--- START ---

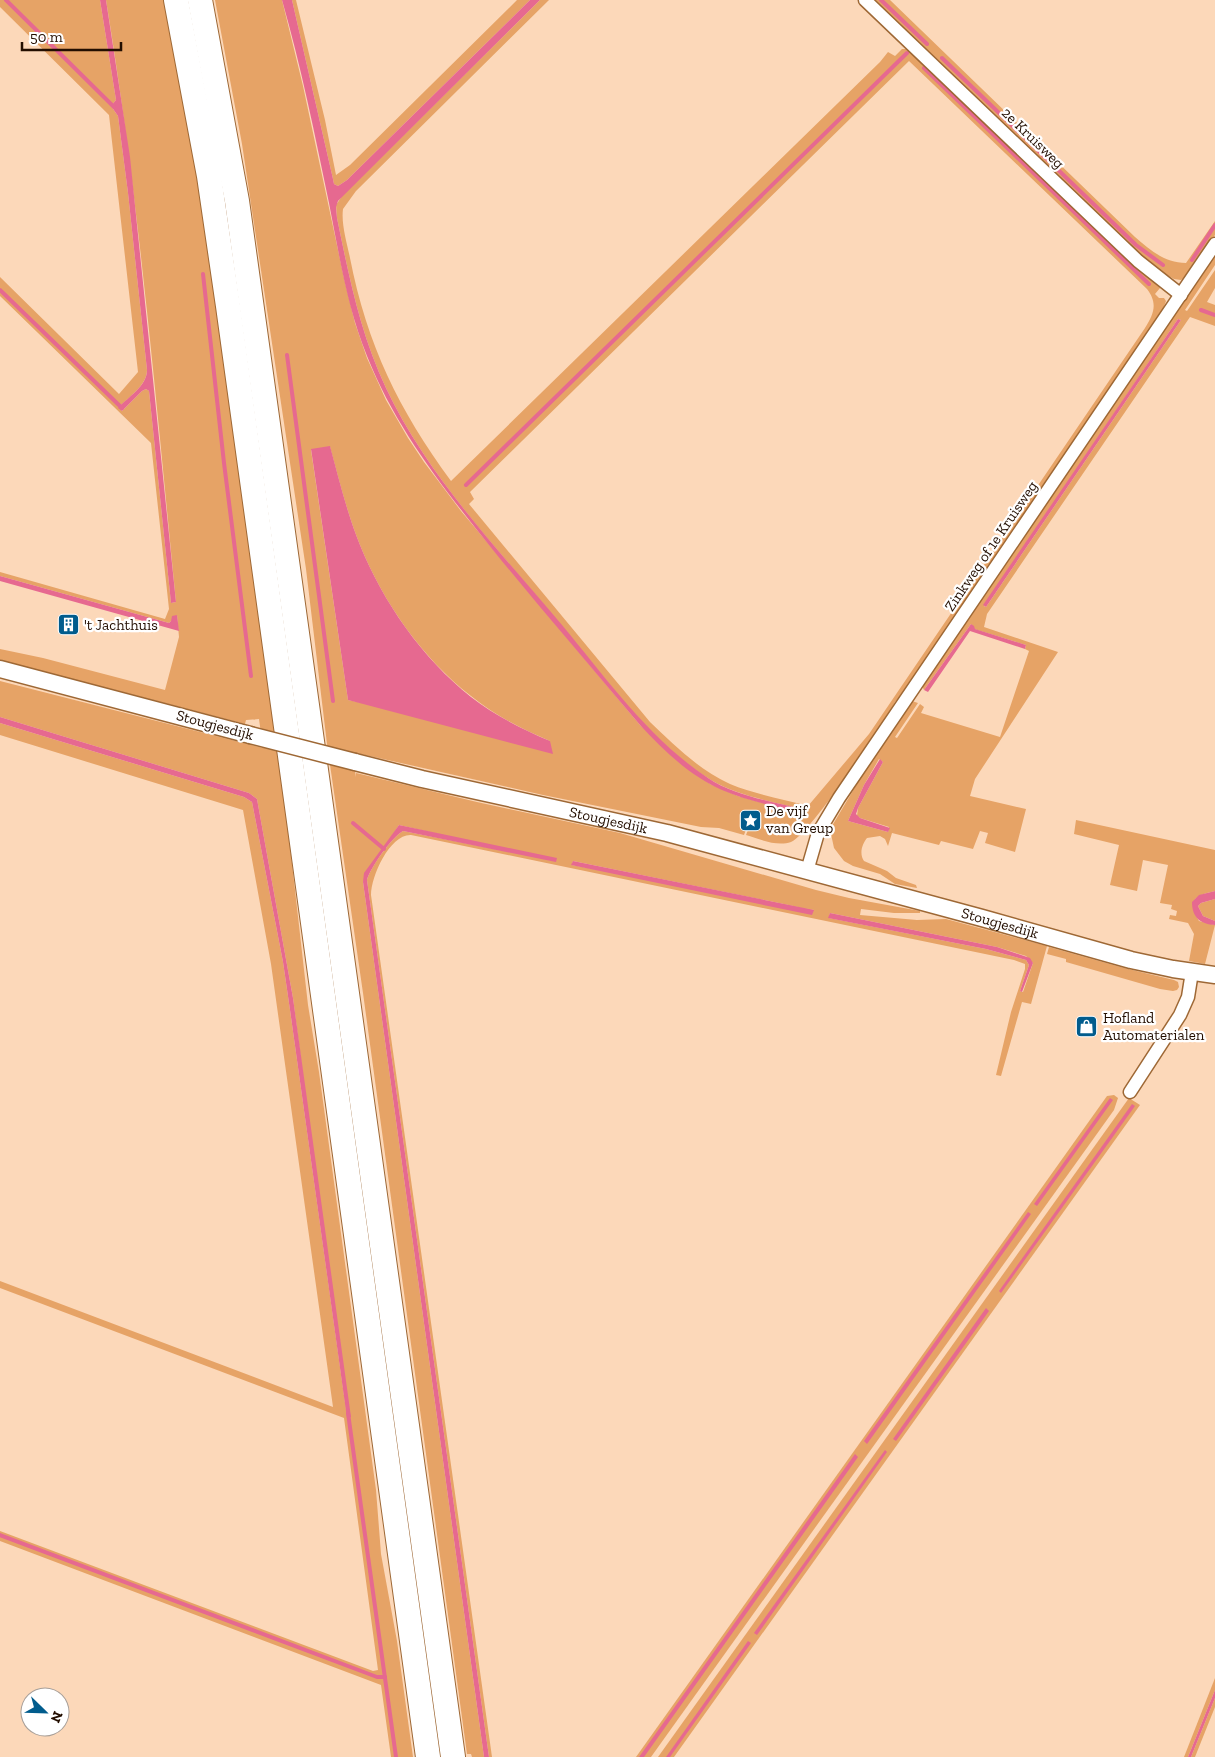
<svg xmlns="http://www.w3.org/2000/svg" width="1215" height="1757" viewBox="0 0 1215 1757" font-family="'Zilla Slab',serif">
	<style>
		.green { fill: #e6a366; fill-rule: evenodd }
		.water { fill: #e66990 }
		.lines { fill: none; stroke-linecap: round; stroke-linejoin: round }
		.stream { stroke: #e66990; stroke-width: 4 }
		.minor-casing { stroke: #9e6835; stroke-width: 15 }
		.tertiary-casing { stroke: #9e6835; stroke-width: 19 }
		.motorway-casing { stroke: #9e6835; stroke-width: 26 }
		.minor { stroke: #fff; stroke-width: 12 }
		.tertiary { stroke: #fff; stroke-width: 16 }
		.motorway { stroke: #fff; stroke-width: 24 }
		.tertiary-bridge-casing { stroke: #9e6835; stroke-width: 19; stroke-linecap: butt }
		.tertiary-bridge { stroke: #fff; stroke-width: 16 }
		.labels { text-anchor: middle; stroke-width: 4.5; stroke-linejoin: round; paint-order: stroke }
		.street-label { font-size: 15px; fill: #230e00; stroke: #fff }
		.poi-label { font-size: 15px; fill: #230e00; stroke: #fff; text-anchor: start }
	</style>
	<rect width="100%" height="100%" fill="#fcd8b9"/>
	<g class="green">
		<path d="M0 0H100L116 100 111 106 118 116 128 193 147 370C147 385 129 397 119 407L122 411 142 391 146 389 149 391 171 603 176 602C156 401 139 200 106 0H164L192 148 209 255 290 846 308 1005 319 1072 376 1490 381 1554 397 1641 413 1757H391L381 1685 0 1541V1531L373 1671 378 1670 344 1418 0 1288V1281L333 1407 271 964 243 810 0 735V723L244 797 252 802 283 962 290 1010 347 1417 293 998 257 799 249 793 0 717V681L263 748 259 719 246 720 245 724 0 660V649L43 658 165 690 179 637 177 615 169 623 0 576V572L165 619 169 609 151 443 0 296V277L119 394 138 372 109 115 0 7Z"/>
		<path d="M215 0H282L303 86 344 278 355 323 367 358 386 400 408 438 424 462 461 511 640 725 710 784 738 796 800 813 801 809C771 801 738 796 711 780 650 743 607 679 561 625 499 550 428 477 386 388 360 333 349 276 337 218L336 205 342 196 540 0H549L356 191 343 209C341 224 347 243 350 258 367 345 399 410 451 481L880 62 888 52 895 56 902 49H908L1146 272 1160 288 1155 294 1159 298H1164L1166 301 1162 312 903 693 895 702 888 715C873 737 810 834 791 842 777 847 759 839 746 835L750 825H752L754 818 748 815 745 823 748 824 744 835 719 828 701 827 543 795 352 752 356 777V773L477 802 620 833 816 890 849 898 920 911V913H894L861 909 860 915 917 920 946 919 1047 946 1031 1004 1022 1002 1001 1076 996 1075 1011 1012 1025 969V964L1014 960 411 835C390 834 371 876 371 895L492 1757H489L367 880C370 868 392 837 403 831L556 861 399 825 363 882 484 1757H472L471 1754H467L363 993 327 744 306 569 242 144ZM909 61 1147 289C1158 303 1154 314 1145 328L869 734 808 806C782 799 754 794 730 784 699 770 674 745 650 722L469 504 474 499 470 492ZM330 447C339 479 347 513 360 545 383 602 422 658 471 696 494 715 522 729 550 741L348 700 311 450ZM573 861 813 910H814L572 865ZM830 913 997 947 1026 956 1033 963 1023 992 1020 991 1029 965 1026 960 986 949 829 918Z"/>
		<polygon points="292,0 296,0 325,120 336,175 350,165 517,0 530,0 347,180 338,186 334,184 333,179"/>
		<path d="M870 0H890L1135 237C1150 250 1165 263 1186 263L1215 221V235L1185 277 1181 280 1174 279 1151 266Z"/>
		<path d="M1215 254V265L1185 310 1187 311 1215 270V288L1207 302 1215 305V326L1190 317 987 614 984 627 1058 652 975 779 970 796 1026 809 1015 852 985 843 988 833 980 831 973 849 941 841 939 845 892 833 888 846 885 839 880 836 867 838C862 844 859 854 864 861L887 871 896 878 916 885 917 888 895 884 880 874 853 866 844 861 834 848 831 834 832 826 867 767 912 701 918 703 895 737 897 738 920 704 924 707 921 713 1000 737 1029 651 1025 649 1026 645 974 629 971 624 924 690 922 686ZM1178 319 1181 320 986 607 984 606ZM879 759 883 762 858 808 857 816 860 818 889 827 888 832 848 821 864 785Z"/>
		<path d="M1076 820 1215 850V891C1194 896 1187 900 1199 921L1215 925 1205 964 1189 961 1194 934 1188 923 1169 919 1170 915 1176 916 1177 911 1171 909 1172 905 1160 903 1168 865 1143 860 1137 891 1110 885 1119 845 1074 834Z"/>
		<polygon points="1215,899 1215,921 1203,916 1198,906 1201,903"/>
		<polygon points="1049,947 1124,968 1174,980 1178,982 1179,987 1177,990 1173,991 1160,989 1066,962 1066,959 1047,954"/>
		<polygon points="1114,1095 1118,1098 1114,1110 651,1757 636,1757 1107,1096"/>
		<polygon points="1129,1098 1140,1105 674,1757 658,1757"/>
		<polygon points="1215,1678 1215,1690 1188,1757 1184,1757"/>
		<polygon points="1215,1698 1215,1707 1195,1757 1191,1757"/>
	</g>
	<g class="water">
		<path d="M100 0H106L130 157 176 602 171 603 149 391 146 389 142 391 122 411 118 408C128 397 147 386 147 370L128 193 118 116 111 106 116 100Z"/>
		<path d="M282 0H292L333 179 334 184 338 186 347 180 530 0H540L338 201 336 207 337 218C349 276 360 333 386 388 428 477 499 550 562 625 607 679 649 739 708 778 735 796 771 801 801 809V813C775 806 747 801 722 790 690 776 663 750 640 725 591 667 541 609 493 550 444 489 396 429 367 356 347 307 339 254 329 203 315 135 301 66 282 0Z"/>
		<polygon points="1178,319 1181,320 986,607 983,605"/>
		<path d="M330 446C339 479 347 513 360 545 383 602 422 658 471 697 494 715 522 729 550 741L553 754 348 700 311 449Z"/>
		<polygon points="0,576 169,623 171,621 172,616 177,615 179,631 0,581"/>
		<polygon points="971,624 974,626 975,629 1026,645 1025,649 970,631 928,692 924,690"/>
		<polygon points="0,717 249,793 257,799 293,998 351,1417 347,1418 290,1010 283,962 252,802 244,797 0,723"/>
		<polygon points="880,759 883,762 858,808 856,814 860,818 890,828 888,832 848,821 864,785"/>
		<path d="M399 825 557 858 556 862 403 831C392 837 370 868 367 880L489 1757H484L363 882 364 873Z"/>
		<polygon points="573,861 814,910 812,915 571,865"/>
		<path d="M1215 891V899L1201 903 1198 906 1203 916 1215 921V925C1201 924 1192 918 1192 902L1199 895Z"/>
		<polygon points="830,913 997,947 1030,958 1033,963 1022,992 1020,991 1029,965 1026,960 986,949 828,918"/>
		<polygon points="1110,1098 1113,1100 1037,1206 1034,1204"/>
		<polygon points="1132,1104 1135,1106 1001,1293 999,1291"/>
		<polygon points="1028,1212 1031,1214 867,1444 864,1441"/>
		<polygon points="986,1308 989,1311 896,1441 893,1439"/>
		<polygon points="885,1450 887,1452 757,1635 754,1633"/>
		<polygon points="855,1454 858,1457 644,1757 639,1757"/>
		<polygon points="748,1641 751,1643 670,1757 666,1757"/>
		<polygon points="1215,1690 1215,1698 1191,1757 1188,1757"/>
	</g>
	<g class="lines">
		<g class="stream">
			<polyline points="6,0 114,107"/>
			<polyline points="881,0 927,44"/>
			<polyline points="942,58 1136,245 1163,265"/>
			<polyline points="924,68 1149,284"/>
			<polyline points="1192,260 1215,225"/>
			<polyline points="203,274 224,463 251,676"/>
			<polyline points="0,290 122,408"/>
			<polyline points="1201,310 1215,315"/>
			<polyline points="287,355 333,701"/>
			<polyline points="466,485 907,53"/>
			<polyline points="353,823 384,849"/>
			<polyline points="348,1413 396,1757"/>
			<polyline points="0,1535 377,1677 385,1677"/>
		</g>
		<defs>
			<g id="minor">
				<polyline points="865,0 1138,261 1181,295"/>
				<polyline points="807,871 818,833 839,798 1215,244"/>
				<polyline points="1130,1092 1180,1015 1188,997 1192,972"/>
			</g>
			<g id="tertiary">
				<polyline points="0,669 250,735"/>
				<path id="s1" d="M355 762 422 779 667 833 982 918 1131 960 1173 969 1215 975"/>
			</g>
			<g id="motorway">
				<polyline points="176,0 209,176 228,306 428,1757"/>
				<polyline points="200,0 237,201 453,1757"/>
			</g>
		</defs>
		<use href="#minor" class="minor-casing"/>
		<use href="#tertiary" class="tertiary-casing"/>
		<use href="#motorway" class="motorway-casing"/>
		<use href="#minor" class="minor"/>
		<use href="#tertiary" class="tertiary"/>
		<use href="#motorway" class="motorway"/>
		<defs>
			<polyline id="tertiary-bridge" points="250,735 355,762"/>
		</defs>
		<use href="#tertiary-bridge" class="tertiary-bridge-casing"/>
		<use href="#tertiary-bridge" class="tertiary-bridge"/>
	</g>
	<defs>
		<symbol id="building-square" viewBox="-11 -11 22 22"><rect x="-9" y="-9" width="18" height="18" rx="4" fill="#015c8d" stroke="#fff"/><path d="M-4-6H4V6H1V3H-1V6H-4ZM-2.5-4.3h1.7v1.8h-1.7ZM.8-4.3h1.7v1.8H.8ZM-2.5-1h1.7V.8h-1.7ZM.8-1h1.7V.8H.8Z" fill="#fff"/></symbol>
		<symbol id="sight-square" viewBox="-11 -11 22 22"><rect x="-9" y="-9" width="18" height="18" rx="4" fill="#015c8d" stroke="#fff"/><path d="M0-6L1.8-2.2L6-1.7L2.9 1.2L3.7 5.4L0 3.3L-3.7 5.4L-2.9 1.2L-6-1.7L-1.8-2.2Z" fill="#fff"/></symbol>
		<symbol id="shop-square" viewBox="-11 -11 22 22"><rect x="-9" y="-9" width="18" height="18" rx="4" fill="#015c8d" stroke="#fff"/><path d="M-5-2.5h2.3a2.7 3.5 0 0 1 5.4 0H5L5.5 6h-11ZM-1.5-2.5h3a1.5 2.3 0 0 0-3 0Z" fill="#fff"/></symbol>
	</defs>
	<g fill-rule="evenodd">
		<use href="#building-square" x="56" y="612" width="25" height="25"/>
		<use href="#sight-square" x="738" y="808" width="25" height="25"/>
		<use href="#shop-square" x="1074" y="1014" width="25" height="25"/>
	</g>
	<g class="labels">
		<g class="street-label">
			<text transform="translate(1033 138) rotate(44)" y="5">2e Kruisweg</text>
			<text transform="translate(991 546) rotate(-56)" y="5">Zinkweg of 1e Kruisweg</text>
			<text transform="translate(215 725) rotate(15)" y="5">Stougjesdijk</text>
			<text dy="5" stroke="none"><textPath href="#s1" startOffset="260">Stougjesdijk</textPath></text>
			<text dy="5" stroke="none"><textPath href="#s1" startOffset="665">Stougjesdijk</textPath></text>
		</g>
		<g class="poi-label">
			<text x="84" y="630">'t Jachthuis</text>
			<text x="766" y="816">De vijf<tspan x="766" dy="17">van Greup</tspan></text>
			<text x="1103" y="1023">Hofland<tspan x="1103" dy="17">Automaterialen</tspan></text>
		</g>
	</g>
	<g transform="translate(45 1712) rotate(113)"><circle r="24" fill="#ffffff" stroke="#a79f99"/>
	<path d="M0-4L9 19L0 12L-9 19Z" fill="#015c8d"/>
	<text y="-8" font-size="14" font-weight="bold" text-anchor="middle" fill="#230e00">N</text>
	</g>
	<path d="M22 42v8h99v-8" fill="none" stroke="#230e00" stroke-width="2.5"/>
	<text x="30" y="42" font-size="15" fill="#230e00" stroke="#ffffff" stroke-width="4" paint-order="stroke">50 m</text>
</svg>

--- END ---

Task directions |
Looking at the listing above, how many of its lines contain "labels"? Say only the number.

Result of this exercise |
2